Extract:

┄┄┄┄┄┄┄┄┄┄

Perhaps this is only interesting for me but it made me think about whether I spill all the beans, and when and where it is safe to do so. It’d be really shitty if I was the reason a budding alcoholic sank much further, so if you are me of yesteryear can I just say this: if you regularly drink more than you intended and find you can’t stop once you take that first drink…. Well…. I think we all deep down know when our drinking is a problem, a developing problem or anything else that isn’t quite “normal” but if that does apply to you, then perhaps have a little.. ….THINK, as Aretha Franklin puts it. And may she rest in peace – what a sad loss for the world but nowhere near as tragic as those amazing talents who left us too soon because booze and drugs. Sweet Lord, I am really preaching today!

I have two Aretha Franklin songs on the playlist I’ve put together for running. ‘Think’ is indeed one but this is my favourite, I can’t get enough of it – if I am at home I can’t stop myself from singing along and dancing and if I’m out on a run it puts a spring in my step:

Thoughts and emotions are welcome here and today I’m not going to drink.

┄┄┄┄┄┄┄┄┄┄

Data provided:

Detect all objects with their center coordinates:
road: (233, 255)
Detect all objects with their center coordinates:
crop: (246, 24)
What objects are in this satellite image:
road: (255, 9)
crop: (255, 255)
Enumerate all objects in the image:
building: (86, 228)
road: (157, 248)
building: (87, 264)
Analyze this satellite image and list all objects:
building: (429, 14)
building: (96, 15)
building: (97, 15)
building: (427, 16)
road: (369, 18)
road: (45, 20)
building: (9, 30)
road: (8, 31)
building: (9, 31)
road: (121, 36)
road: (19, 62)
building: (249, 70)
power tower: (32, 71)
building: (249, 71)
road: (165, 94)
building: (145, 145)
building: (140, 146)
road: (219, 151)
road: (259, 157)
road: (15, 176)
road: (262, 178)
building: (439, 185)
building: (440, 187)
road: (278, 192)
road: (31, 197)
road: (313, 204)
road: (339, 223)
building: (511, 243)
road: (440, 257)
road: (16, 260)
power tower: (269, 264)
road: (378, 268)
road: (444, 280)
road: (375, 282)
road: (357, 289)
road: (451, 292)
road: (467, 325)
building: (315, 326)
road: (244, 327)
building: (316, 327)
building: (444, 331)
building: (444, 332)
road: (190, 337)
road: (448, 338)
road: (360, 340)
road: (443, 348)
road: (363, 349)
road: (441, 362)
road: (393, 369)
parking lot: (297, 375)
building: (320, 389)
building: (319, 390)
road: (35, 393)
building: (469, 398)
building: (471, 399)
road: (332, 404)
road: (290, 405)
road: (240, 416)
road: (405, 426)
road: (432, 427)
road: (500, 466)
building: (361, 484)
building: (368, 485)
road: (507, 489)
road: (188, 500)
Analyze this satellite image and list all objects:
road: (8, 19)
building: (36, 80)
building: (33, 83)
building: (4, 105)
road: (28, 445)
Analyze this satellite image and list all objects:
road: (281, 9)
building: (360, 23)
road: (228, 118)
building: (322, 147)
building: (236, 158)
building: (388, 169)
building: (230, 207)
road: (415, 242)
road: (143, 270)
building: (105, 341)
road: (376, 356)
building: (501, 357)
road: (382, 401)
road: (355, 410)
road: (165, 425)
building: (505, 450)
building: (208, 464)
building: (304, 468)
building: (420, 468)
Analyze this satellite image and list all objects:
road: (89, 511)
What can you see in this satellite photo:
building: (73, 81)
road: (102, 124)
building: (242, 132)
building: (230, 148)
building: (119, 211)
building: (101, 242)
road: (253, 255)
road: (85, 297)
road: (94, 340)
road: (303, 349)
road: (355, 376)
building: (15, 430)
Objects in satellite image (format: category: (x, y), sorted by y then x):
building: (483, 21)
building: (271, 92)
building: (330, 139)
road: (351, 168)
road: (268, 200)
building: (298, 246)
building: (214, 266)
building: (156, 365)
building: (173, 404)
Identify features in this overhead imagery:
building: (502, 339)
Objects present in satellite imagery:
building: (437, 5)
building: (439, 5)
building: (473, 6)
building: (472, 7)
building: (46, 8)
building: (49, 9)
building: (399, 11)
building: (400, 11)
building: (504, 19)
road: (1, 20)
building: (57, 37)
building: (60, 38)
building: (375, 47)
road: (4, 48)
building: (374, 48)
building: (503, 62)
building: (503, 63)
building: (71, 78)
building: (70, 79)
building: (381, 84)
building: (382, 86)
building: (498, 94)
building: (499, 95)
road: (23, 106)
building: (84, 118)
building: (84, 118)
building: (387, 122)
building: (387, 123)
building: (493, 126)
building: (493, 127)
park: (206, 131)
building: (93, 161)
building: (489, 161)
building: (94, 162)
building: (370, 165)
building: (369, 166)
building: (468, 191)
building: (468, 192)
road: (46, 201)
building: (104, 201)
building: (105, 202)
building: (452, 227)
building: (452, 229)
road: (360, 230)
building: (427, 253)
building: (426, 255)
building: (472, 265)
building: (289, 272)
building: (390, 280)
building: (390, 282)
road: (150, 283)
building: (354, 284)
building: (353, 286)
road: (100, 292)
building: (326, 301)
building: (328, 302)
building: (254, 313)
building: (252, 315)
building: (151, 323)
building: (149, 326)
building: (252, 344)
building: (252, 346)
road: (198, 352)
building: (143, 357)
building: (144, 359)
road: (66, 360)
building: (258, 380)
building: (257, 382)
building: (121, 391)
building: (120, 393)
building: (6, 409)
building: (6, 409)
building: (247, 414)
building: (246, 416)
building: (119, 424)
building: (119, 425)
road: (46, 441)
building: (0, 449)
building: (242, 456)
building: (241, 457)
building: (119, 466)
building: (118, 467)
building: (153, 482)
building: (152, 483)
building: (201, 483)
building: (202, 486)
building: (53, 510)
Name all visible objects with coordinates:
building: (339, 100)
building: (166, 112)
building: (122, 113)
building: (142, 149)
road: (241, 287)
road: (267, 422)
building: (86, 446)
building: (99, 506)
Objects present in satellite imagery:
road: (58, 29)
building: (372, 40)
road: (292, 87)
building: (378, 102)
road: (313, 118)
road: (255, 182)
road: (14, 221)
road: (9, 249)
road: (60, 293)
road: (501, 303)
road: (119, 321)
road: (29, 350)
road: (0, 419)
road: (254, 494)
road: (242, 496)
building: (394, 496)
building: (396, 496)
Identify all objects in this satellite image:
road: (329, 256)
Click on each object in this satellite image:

┄┄┄┄┄┄┄┄┄┄

Requirements: Can you sum up the passage on drinking above in two sentences?

Written solution: The writer wonders whether and when it is safe to share everything, and urges anyone who regularly drinks more than intended and can't stop after the first drink to "think," as Aretha Franklin puts it, while calling her death a sad loss and recalling the talents lost too soon to booze and drugs. The writer has two Aretha Franklin songs on a running playlist, including a favorite that prompts singing and dancing at home and puts a spring in the writer's step on runs, and closes by declaring that today there will be no drinking.